Wie Eltern die Wertebasis säen

Es war ein Tag zu Hause. Meine Mutter pflegte meine Großmutter. Diese lag im Sterben. Im Nebenraum meines Zimmers wurde ein richtiges Krankenlager eingerichtet. Abwechselnd waren auch Verwandte da. Irgendwie war das auch schön.


Beinahe harmonisch. Ich war neun Jahre alt. Das gehörte zum Leben einfach dazu. Der Tod. Meine Mutter war immer präsent. Sie schlief wenig. Einmal fragte ich sie, ob sie nicht müde sei? Da sagte sie zu mir: „Ich mag die Oma“, die eigentlich ihre Schwiegermutter war, „so gerne. Da spüre ich die Müdigkeit nicht so stark.“ Im Gegenteil, sie hatte eine Energie, von der sie selbst nicht wusste, woher sie kam. Das war normal für mich. Das war vorgelebt. Einfach etwas weiterzugeben. Für andere da zu sein. Vor allem auch für die Familie.

Mein Vater war ein vielseitig interessierter Mann. Es bleibt mir stets in Erinnerung, wie er am Wochenende genussvoll Zeitungen und Zeitschriften gelesen hat. Er probierte auch immer wieder gerne etwas Neues aus: neues Essen, neue elektronische Geräte, neue Gesundheitsthemen. Er lag am Boden und praktizierte autogenes Training. Da lag ich neben ihm und probierte das auch. Das war spannend. Er radelte auf dem Heimtrainer und trainierte mit dem Thera-Band. Für uns Kinder war das lustig, damit zu spielen und dieses Band möglichst weit auseinanderzuziehen.

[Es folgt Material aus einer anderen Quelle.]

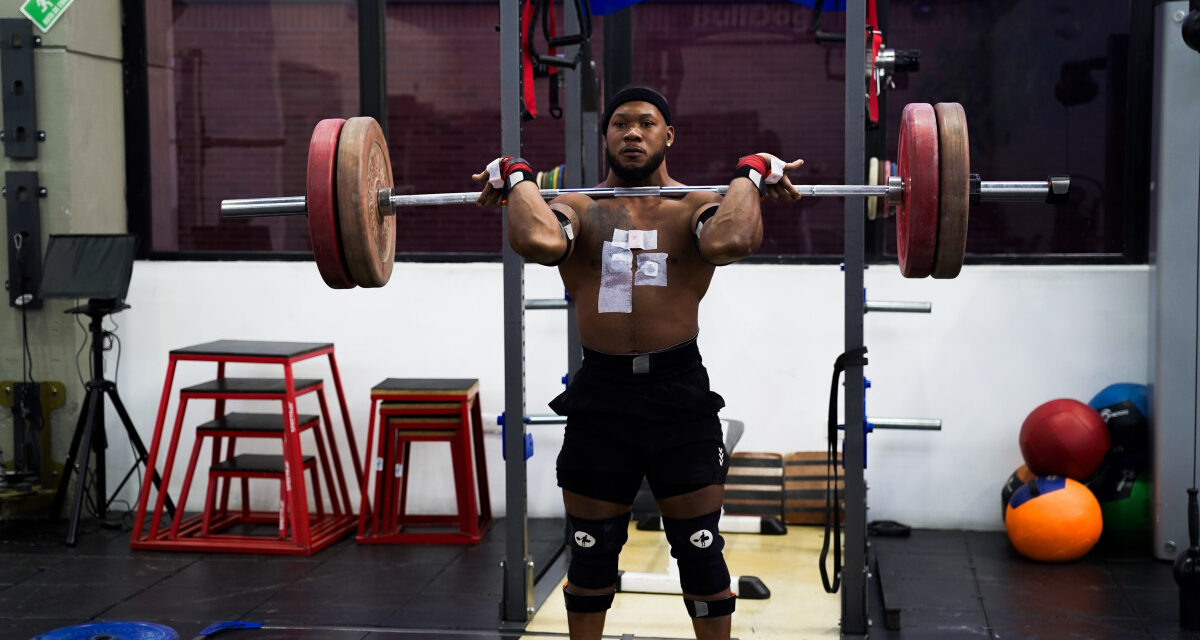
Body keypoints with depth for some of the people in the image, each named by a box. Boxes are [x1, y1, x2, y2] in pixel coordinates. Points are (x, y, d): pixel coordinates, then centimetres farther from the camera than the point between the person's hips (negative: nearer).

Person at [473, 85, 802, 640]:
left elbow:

Wenn ich heute nach beinahe 50 Jahren auf mein Leben zurückblicke, dann habe ich vieles von meinen Eltern übernommen. Nicht unbedingt das gleiche Verhalten. Auch nicht die ganz gleiche Lebenseinstellung. Ich habe einen anderen Beruf, bin Speaker, Unternehmensberater, Psychotherapeut und Coach – mein Vater war Betriebsrat und leitete eine Genossenschaft, die Wohnungen für Menschen baute. Meine Frau arbeitet sowohl in der Wirtschaft als auch zu Hause, meine Mutter war ausschließlich Hausfrau. Aber die dahinter liegenden Werte sind sehr ähnlich. Familie, Liebe zu den Menschen, offen für Neues sein, Engagement und Freude an der Leistung, Gesundheit und ein Glaubenszugang, der mit sehr persönlichen Erfahrungen verbunden ist. Es gibt auch Veränderungen und Neuerungen. Mein Glaubenszugang ist sehr klar geworden. Gleichberechtigung ist mir sehr wichtig und Internationalität als Wert neu hinzugekommen. Diese Konstellation war in meiner Herkunftsfamilie so nicht vorhanden. Aber die Basis entstammt dem Elternhaus, nämlich den vorgelebten Werten. Oft gar nicht so bewusst kommuniziert, aber tagtäglich vorgelebt.

Wer sind die wichtigsten Wertevermittler für Kinder?
Im deutschen Kinderwertemonitor 2014 wurden rund 1.000 Kinder und ihre Eltern zum Thema Werte befragt.

Ganz klar ist, dass sowohl Kinder (braune Balken), Mütter (orange) wie auch Väter (blau) die Eltern und Großeltern für die mit Abstand wichtigste Gruppe für die Vermittlung von Werten halten. Das heißt Familie vermittelt zentrale Werte. Auf Platz drei folgen bereits die Lehrer als wichtige Ressource, deren Bedeutung in der Wertevermittlung stetig weiter steigt. Mehr darüber im nächsten Blog.

Werte-Impuls

Welche drei wichtigen Werte haben Sie aus ihrer Herkunftsfamilie für ihr Leben übernommen?